L’affaire est conclue et la voiture, qui prend l’appellation d’Austin Healey 100 commence à sortir des chaînes au printemps 1953. Pour ses débuts, la belle Anglaise doit se contenter du quatre cylindres en fonte de l’Austin Atlantic, un modèle un peu baroque tenant lieu de haut de gamme du constructeur. Robuste et plein de souplesse, le moteur ne développe que 90 ch, mais conjugué au faible poids de la Healey et surtout à ces qualités aérodynamiques, il permet de friser les 170 km/h en pointe.
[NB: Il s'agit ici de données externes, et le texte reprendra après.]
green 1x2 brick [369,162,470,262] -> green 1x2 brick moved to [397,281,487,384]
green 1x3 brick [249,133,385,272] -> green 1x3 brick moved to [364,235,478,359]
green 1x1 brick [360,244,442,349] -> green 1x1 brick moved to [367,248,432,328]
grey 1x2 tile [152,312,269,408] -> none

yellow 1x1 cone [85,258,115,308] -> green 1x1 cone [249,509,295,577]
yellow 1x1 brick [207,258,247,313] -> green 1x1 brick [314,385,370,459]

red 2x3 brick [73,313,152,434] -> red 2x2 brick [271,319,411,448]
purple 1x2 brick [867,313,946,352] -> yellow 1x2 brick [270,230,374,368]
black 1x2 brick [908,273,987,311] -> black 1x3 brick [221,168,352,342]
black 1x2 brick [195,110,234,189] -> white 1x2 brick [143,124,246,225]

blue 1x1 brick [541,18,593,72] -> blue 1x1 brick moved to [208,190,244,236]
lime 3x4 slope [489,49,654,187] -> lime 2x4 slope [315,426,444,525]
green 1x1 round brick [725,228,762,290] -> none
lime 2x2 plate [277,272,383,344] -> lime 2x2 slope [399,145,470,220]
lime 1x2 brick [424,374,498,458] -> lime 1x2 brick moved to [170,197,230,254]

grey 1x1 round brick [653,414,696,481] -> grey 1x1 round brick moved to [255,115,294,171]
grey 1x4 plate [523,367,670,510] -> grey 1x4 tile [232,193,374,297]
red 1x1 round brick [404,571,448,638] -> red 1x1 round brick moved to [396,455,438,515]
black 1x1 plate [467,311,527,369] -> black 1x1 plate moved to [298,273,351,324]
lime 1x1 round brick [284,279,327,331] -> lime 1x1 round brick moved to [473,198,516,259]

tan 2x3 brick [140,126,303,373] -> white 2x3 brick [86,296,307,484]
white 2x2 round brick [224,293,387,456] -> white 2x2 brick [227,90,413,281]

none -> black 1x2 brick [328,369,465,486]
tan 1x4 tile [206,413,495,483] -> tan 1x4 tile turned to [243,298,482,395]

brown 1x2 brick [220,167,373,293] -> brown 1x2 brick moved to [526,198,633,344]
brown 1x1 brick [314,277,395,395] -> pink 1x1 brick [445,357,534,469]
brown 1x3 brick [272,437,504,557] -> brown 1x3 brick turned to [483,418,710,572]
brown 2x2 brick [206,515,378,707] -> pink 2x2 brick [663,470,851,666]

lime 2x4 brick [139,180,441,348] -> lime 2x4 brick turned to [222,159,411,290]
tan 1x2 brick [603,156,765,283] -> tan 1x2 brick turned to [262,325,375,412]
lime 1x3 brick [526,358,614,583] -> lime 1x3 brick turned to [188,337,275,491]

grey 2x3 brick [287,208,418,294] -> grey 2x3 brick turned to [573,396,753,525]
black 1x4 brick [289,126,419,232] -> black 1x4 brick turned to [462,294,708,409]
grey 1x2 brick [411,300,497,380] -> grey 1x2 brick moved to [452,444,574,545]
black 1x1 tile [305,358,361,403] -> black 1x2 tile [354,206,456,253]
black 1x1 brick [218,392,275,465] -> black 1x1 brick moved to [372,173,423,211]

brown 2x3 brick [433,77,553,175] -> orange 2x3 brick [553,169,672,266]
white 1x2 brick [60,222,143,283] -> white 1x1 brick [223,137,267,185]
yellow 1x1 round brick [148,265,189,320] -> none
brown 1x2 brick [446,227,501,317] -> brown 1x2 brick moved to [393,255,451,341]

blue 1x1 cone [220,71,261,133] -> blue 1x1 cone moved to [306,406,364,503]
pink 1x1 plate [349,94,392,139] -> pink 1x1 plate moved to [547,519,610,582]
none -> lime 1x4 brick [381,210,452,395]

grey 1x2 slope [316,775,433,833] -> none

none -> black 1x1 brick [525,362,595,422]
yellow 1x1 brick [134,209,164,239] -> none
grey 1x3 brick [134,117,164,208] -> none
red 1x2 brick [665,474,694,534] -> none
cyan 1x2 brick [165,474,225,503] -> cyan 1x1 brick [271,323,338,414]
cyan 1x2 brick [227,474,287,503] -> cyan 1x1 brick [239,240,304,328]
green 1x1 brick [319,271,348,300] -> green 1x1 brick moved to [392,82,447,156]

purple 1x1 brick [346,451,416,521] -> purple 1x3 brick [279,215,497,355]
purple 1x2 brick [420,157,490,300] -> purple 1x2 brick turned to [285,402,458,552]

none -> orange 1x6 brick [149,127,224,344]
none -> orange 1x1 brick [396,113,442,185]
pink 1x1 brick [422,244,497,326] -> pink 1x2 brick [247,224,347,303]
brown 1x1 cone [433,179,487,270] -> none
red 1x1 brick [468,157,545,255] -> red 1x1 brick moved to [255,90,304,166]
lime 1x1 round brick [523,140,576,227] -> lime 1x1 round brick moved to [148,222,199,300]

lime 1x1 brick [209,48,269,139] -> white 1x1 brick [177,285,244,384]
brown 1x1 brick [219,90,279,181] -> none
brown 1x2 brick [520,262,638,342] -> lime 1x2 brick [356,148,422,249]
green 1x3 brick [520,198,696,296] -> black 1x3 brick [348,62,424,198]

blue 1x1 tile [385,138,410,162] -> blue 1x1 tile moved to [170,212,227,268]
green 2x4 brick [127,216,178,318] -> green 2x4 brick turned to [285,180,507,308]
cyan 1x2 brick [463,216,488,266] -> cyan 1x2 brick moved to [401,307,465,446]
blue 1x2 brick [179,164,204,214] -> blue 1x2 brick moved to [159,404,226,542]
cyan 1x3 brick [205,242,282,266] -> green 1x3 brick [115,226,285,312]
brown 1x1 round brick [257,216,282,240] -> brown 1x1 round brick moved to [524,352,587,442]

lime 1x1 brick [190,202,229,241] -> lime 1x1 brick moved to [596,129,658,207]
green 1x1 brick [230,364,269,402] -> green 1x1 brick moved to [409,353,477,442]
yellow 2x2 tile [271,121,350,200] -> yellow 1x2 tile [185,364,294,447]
 Des performances à exploiter de préférence sur de grandes et belles routes pas trop tourmentées, car avec un freinage un peu léger et un train arrière qui veut sans cesse passer devant, la conduite se révèle sportive, virile même… Séduisante et nettement moins chère qu’une Jaguar XK, elle n’en recontre pas moins un vif succès des deux cotés de l’Atlantique et se découvre de nouvelles ambitions. En 1956, la voiture joue la carte du prestige en adoptant le moteur six cylindres de la nouvelle Austin Westminster, se fait plus cossue et se décline désormais en coupé 2+2. Ce n’est que le début de la montée en régime.

 

Trois ans plus tard, la cylindrée du six cylindres est portée à 2,9 litres et la voiture prend le nom d’Austin Healey 3000. Malgré ces perfectionnements, les tarifs resteront abordables et la “Big Healey” fera un véritable tabac aux États-Unis où les trois quarts de la production seront écoulés. Les premières normes de sécurité automobile promulguées aux USA mettront un terme à la belle aventure. N’ayant ni les moyens et encore moins le désir de barder le roadster de gros pare-chocs “à la mode Volvo”, Austin jette les gants et la Healey disparaît en 1967.

Carte d’identité

Moteur : 4 et 6 cyl. en ligne
Cylindrée : 2662, 2639 et 2912 cm3
Puissance : de 90 à 150 ch
Vitesse maxi : de 170 à 190 km/h
Production : 15 562 ex. (4 cyl.) ; 14 976 ex. (6 cyl.) et 41 925 ex. (3000) Cote : de 11 000 à 37 000 euros (4 cyl.) ; 9000 à 26 000 euros (6 cyl.) et de 12000 à 40 000 euros (3000)

 

 La grenouille
Précisons que Gerry Coker a aussi dessiné l’inimitable Sprite, le petit roadster « au grand sourire et aux yeux de grenouille ». Soucieux de limiter les coûts de production, Geoffrey Healey, fils de Donald Healey et concepteur de la Sprite, fait poser les phares directement sur le capot; c’est précisément cet aspect du design, allié à une calandre ovale en forme de sourire, qui procure à la petite Sprite toute sa personnalité et son charme intemporel.